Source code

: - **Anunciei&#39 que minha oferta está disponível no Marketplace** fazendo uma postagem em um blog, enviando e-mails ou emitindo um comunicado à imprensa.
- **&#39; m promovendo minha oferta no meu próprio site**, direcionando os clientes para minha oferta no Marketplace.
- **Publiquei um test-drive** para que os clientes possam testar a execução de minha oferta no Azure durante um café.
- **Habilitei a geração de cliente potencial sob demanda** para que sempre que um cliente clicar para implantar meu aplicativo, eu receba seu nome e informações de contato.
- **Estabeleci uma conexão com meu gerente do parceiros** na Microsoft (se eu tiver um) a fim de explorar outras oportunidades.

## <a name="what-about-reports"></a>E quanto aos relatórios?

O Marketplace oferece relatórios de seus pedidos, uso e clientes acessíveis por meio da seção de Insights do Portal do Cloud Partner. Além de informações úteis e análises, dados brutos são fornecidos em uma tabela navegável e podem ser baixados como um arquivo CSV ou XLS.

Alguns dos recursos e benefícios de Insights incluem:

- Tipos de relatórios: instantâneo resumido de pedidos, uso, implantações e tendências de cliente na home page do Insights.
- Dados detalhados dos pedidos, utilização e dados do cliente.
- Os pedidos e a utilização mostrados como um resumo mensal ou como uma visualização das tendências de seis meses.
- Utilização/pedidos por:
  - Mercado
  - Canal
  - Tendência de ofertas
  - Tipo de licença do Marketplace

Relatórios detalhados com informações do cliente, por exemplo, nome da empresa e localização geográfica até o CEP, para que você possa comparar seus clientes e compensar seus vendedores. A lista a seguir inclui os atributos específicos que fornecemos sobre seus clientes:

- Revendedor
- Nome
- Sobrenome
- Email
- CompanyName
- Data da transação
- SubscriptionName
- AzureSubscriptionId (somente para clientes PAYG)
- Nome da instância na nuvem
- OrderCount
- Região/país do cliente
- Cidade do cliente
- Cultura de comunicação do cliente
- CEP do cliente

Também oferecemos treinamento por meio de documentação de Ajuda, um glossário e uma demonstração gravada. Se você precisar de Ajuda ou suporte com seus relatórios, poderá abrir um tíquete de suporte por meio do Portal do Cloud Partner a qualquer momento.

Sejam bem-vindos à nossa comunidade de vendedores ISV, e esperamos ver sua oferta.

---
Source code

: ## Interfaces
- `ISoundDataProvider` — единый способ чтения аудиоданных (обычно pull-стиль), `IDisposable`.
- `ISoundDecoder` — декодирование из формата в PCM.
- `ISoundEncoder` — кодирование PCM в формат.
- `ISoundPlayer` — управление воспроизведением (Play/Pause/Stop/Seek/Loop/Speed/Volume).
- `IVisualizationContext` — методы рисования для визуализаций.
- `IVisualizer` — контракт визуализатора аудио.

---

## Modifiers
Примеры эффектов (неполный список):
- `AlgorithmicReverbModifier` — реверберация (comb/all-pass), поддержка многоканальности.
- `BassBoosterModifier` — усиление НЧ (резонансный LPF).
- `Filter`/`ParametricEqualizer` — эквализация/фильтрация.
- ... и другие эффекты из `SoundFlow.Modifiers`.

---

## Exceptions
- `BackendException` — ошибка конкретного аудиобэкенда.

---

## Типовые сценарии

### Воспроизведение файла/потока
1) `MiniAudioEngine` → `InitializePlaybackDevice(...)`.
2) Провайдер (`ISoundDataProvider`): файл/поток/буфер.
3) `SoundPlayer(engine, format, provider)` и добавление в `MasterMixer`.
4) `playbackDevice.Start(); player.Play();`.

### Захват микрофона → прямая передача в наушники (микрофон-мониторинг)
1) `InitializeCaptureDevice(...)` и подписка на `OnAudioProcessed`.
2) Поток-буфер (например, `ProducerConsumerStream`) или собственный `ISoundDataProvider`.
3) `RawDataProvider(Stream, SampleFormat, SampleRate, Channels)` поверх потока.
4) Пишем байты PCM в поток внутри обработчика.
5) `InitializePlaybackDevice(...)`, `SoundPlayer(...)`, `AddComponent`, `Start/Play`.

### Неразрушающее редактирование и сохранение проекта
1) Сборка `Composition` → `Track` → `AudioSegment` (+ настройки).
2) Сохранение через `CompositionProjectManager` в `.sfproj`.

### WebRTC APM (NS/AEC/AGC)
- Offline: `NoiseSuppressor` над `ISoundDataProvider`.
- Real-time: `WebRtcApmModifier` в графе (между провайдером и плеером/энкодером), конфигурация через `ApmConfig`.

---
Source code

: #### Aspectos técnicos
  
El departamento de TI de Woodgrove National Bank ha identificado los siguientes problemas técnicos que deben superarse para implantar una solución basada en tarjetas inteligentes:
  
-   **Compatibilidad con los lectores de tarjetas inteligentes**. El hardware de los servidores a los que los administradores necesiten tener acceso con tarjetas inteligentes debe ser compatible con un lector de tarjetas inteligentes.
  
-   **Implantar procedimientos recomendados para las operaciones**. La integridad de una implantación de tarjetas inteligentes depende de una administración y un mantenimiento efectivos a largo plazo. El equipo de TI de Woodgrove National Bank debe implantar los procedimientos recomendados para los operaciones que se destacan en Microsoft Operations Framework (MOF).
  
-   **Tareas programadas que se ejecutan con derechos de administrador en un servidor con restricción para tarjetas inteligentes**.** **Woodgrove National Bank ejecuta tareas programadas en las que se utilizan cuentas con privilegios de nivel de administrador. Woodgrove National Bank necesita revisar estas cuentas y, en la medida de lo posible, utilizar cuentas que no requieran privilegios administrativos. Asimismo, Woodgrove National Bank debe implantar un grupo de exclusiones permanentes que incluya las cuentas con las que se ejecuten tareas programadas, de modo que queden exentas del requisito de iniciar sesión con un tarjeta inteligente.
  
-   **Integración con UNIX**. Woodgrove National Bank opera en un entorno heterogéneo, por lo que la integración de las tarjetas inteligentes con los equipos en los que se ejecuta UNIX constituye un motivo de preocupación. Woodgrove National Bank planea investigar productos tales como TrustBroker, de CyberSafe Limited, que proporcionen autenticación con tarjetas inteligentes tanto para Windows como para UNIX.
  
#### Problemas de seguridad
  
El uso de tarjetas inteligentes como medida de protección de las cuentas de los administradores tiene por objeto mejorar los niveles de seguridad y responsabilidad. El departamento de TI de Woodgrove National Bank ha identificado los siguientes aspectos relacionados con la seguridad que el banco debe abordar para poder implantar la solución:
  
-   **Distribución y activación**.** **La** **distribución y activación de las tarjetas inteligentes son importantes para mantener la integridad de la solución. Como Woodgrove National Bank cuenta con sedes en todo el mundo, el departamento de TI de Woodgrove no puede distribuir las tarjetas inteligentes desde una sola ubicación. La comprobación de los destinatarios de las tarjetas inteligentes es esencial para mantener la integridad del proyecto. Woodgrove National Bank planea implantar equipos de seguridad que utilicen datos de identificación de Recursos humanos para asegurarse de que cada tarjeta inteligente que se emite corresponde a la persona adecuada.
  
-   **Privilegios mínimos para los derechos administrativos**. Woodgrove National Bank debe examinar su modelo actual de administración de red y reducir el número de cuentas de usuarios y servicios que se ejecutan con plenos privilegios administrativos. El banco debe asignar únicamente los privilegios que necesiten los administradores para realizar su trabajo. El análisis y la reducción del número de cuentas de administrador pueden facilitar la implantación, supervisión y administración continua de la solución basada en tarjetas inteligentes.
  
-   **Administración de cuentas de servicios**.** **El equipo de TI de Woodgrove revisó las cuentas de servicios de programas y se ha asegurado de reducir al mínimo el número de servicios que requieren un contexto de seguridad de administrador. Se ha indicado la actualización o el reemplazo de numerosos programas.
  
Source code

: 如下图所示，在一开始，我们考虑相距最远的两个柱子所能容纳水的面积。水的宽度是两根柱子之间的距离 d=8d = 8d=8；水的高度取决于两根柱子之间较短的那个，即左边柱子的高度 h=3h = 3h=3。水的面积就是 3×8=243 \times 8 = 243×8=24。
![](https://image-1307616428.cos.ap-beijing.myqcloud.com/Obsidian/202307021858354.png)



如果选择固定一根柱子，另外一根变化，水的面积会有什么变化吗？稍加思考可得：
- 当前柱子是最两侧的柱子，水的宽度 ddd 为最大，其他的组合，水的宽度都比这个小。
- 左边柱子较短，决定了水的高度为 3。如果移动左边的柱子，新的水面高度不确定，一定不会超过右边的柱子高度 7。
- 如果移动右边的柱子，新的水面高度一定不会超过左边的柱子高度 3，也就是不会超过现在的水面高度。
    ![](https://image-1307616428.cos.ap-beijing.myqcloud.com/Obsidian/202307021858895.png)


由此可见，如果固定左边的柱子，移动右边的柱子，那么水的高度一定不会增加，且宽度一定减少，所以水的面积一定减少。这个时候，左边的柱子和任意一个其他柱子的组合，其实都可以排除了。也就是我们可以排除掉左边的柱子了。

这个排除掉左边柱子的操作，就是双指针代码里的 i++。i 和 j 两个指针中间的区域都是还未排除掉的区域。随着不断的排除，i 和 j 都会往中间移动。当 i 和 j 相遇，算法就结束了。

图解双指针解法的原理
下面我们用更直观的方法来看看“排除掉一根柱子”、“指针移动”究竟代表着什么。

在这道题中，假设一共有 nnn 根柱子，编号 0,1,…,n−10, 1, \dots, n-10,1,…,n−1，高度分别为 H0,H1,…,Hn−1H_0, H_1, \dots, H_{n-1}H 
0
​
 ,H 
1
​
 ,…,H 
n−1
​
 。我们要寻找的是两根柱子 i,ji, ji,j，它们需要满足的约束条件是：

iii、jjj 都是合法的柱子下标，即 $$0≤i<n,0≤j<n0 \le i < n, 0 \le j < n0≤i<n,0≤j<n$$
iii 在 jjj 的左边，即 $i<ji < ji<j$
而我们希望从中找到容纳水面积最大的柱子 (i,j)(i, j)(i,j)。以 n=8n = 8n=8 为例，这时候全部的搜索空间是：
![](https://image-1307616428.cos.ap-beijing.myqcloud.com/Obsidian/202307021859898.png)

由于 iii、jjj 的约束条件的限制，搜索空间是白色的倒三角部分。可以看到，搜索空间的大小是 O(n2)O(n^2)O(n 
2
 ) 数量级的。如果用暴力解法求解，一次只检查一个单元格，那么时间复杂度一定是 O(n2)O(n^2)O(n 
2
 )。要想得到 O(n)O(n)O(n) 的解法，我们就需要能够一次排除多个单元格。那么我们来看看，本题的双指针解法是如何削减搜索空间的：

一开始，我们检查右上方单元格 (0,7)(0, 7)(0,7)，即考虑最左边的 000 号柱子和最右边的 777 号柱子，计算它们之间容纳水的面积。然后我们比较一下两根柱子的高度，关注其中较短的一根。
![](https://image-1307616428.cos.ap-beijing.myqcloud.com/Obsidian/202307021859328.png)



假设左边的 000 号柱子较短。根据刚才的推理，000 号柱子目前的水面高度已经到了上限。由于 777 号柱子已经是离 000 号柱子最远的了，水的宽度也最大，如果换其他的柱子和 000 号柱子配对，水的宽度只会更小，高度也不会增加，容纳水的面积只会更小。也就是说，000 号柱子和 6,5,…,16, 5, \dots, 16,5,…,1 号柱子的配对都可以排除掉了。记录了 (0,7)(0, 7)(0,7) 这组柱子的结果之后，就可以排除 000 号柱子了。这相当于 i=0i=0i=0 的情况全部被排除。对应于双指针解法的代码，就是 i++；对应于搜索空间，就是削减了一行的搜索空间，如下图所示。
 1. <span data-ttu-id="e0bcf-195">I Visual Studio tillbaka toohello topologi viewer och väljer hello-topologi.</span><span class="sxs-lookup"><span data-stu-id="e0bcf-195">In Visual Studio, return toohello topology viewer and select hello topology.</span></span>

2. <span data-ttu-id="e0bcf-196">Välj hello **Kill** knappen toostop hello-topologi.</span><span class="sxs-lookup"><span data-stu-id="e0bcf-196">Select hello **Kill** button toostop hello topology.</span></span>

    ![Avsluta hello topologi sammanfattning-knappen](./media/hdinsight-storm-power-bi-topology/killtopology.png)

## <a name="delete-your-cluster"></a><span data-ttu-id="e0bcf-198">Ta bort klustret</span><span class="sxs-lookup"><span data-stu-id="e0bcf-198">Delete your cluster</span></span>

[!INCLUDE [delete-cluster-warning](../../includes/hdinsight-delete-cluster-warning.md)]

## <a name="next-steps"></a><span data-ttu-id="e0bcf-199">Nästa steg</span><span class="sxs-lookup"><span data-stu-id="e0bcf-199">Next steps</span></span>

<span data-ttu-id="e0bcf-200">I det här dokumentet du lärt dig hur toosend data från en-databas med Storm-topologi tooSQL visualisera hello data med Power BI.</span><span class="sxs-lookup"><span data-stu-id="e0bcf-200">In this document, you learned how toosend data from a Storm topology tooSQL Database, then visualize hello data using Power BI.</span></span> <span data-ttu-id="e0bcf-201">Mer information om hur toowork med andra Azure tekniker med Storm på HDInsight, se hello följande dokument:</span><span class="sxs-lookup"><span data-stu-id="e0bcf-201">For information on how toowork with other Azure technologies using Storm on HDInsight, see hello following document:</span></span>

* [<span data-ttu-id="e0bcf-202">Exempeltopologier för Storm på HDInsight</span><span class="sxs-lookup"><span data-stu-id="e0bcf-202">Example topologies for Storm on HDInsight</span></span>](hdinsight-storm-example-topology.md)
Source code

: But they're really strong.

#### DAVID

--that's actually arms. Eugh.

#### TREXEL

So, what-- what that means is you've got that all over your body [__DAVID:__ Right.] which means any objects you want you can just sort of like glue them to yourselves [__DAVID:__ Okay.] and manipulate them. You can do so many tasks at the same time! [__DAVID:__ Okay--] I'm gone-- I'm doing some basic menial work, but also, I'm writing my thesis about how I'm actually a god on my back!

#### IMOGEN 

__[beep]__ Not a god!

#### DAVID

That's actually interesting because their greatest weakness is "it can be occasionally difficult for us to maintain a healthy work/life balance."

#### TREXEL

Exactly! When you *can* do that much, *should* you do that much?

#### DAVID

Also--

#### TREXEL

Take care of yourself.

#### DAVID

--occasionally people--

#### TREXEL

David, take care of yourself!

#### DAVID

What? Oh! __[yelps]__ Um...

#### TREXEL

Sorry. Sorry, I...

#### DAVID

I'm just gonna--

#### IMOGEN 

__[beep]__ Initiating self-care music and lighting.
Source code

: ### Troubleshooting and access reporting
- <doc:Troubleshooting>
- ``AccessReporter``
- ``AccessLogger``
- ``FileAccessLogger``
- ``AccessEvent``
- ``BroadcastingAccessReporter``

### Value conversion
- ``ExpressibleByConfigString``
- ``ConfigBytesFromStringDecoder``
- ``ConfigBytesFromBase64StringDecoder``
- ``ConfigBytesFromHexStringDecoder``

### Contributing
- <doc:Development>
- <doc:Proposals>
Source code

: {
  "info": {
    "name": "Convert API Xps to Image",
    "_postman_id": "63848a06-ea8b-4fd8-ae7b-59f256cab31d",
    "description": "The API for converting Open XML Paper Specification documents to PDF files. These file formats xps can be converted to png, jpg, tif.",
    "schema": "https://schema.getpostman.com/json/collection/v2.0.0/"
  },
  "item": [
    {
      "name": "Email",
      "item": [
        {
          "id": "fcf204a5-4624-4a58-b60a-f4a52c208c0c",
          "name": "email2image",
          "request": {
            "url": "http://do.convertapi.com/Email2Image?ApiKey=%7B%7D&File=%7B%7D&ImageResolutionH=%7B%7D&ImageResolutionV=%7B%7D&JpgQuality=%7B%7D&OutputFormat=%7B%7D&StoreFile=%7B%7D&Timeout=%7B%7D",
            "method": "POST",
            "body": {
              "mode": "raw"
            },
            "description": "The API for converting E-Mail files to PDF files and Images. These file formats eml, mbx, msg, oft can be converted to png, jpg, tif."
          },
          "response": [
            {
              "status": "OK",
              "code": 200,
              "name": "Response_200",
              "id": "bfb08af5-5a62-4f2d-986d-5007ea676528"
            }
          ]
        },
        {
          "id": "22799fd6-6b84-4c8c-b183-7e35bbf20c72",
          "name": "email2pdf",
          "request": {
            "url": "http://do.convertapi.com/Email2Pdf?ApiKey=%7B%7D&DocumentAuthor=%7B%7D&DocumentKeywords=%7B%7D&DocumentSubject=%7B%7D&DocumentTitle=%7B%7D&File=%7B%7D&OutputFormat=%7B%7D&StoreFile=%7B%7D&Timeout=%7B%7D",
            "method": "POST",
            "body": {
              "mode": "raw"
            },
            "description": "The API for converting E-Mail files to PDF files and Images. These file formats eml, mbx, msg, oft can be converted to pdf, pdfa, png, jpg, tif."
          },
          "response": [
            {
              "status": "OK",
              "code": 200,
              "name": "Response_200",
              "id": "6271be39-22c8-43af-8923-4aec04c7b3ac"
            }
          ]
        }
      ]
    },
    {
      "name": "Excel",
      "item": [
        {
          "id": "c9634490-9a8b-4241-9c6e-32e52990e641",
-=-=-=-=-
Look through the records and gather each line with the word "convertapi".

            "url": "http://do.convertapi.com/Email2Image?ApiKey=%7B%7D&File=%7B%7D&ImageResolutionH=%7B%7D&ImageResolutionV=%7B%7D&JpgQuality=%7B%7D&OutputFormat=%7B%7D&StoreFile=%7B%7D&Timeout=%7B%7D",
            "url": "http://do.convertapi.com/Email2Pdf?ApiKey=%7B%7D&DocumentAuthor=%7B%7D&DocumentKeywords=%7B%7D&DocumentSubject=%7B%7D&DocumentTitle=%7B%7D&File=%7B%7D&OutputFormat=%7B%7D&StoreFile=%7B%7D&Timeout=%7B%7D",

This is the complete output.